• _AIM_:
Please put every line from the start of the records through the line containing "ఎగబడుతున్నారని", both included, into a numbered list, leaving out blank lines.

• _DATA TO PROCESS_:
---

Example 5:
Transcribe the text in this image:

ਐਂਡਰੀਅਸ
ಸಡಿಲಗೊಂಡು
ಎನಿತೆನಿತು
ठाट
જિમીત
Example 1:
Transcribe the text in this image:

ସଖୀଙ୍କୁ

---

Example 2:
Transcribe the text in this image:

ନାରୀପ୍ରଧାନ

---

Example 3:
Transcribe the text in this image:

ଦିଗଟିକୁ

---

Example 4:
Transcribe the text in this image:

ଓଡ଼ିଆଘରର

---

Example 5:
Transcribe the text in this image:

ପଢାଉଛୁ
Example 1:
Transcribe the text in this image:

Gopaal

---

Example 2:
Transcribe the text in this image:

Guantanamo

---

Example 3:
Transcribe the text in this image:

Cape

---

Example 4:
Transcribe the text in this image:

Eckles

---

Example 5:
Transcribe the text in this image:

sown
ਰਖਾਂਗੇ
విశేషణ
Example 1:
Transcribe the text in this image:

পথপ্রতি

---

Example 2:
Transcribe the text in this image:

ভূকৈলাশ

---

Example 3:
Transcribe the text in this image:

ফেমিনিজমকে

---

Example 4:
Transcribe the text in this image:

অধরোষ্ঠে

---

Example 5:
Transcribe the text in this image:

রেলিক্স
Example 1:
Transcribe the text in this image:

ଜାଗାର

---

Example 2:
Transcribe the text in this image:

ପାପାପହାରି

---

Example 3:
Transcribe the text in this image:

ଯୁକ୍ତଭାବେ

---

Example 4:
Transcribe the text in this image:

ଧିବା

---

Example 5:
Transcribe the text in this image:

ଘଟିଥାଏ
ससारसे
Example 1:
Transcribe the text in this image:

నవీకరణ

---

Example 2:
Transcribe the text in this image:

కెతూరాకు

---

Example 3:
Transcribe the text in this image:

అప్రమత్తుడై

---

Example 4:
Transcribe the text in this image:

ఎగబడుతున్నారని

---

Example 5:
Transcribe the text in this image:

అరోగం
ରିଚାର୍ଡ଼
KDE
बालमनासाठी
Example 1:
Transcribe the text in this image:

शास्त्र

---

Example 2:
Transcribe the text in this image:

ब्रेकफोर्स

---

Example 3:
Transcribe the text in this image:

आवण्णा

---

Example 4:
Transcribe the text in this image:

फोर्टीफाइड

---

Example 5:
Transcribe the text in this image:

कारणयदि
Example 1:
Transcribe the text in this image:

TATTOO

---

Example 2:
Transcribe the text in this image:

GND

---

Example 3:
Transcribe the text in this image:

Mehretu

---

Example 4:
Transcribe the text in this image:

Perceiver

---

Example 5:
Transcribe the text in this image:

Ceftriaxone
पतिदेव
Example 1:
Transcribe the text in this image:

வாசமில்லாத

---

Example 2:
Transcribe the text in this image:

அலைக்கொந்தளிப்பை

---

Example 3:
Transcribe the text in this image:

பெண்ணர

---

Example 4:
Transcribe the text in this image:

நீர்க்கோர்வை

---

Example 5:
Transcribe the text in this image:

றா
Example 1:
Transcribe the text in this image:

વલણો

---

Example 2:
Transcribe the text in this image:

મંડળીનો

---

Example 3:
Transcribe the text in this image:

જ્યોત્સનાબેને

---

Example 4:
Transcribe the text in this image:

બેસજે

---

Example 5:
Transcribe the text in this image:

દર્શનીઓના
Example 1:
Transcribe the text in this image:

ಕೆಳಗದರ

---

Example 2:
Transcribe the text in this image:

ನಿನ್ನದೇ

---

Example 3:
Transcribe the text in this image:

• _RESPONSE TO THIS EXERCISE_:
1. ---
2. Example 5:
3. Transcribe the text in this image:
4. ਐਂਡਰੀਅਸ
5. ಸಡಿಲಗೊಂಡು
6. ಎನಿತೆನಿತು
7. ठाट
8. જિમીત
9. Example 1:
10. Transcribe the text in this image:
11. ସଖୀଙ୍କୁ
12. ---
13. Example 2:
14. Transcribe the text in this image:
15. ନାରୀପ୍ରଧାନ
16. ---
17. Example 3:
18. Transcribe the text in this image:
19. ଦିଗଟିକୁ
20. ---
21. Example 4:
22. Transcribe the text in this image:
23. ଓଡ଼ିଆଘରର
24. ---
25. Example 5:
26. Transcribe the text in this image:
27. ପଢାଉଛୁ
28. Example 1:
29. Transcribe the text in this image:
30. Gopaal
31. ---
32. Example 2:
33. Transcribe the text in this image:
34. Guantanamo
35. ---
36. Example 3:
37. Transcribe the text in this image:
38. Cape
39. ---
40. Example 4:
41. Transcribe the text in this image:
42. Eckles
43. ---
44. Example 5:
45. Transcribe the text in this image:
46. sown
47. ਰਖਾਂਗੇ
48. విశేషణ
49. Example 1:
50. Transcribe the text in this image:
51. পথপ্রতি
52. ---
53. Example 2:
54. Transcribe the text in this image:
55. ভূকৈলাশ
56. ---
57. Example 3:
58. Transcribe the text in this image:
59. ফেমিনিজমকে
60. ---
61. Example 4:
62. Transcribe the text in this image:
63. অধরোষ্ঠে
64. ---
65. Example 5:
66. Transcribe the text in this image:
67. রেলিক্স
68. Example 1:
69. Transcribe the text in this image:
70. ଜାଗାର
71. ---
72. Example 2:
73. Transcribe the text in this image:
74. ପାପାପହାରି
75. ---
76. Example 3:
77. Transcribe the text in this image:
78. ଯୁକ୍ତଭାବେ
79. ---
80. Example 4:
81. Transcribe the text in this image:
82. ଧିବା
83. ---
84. Example 5:
85. Transcribe the text in this image:
86. ଘଟିଥାଏ
87. ससारसे
88. Example 1:
89. Transcribe the text in this image:
90. నవీకరణ
91. ---
92. Example 2:
93. Transcribe the text in this image:
94. కెతూరాకు
95. ---
96. Example 3:
97. Transcribe the text in this image:
98. అప్రమత్తుడై
99. ---
100. Example 4:
101. Transcribe the text in this image:
102. ఎగబడుతున్నారని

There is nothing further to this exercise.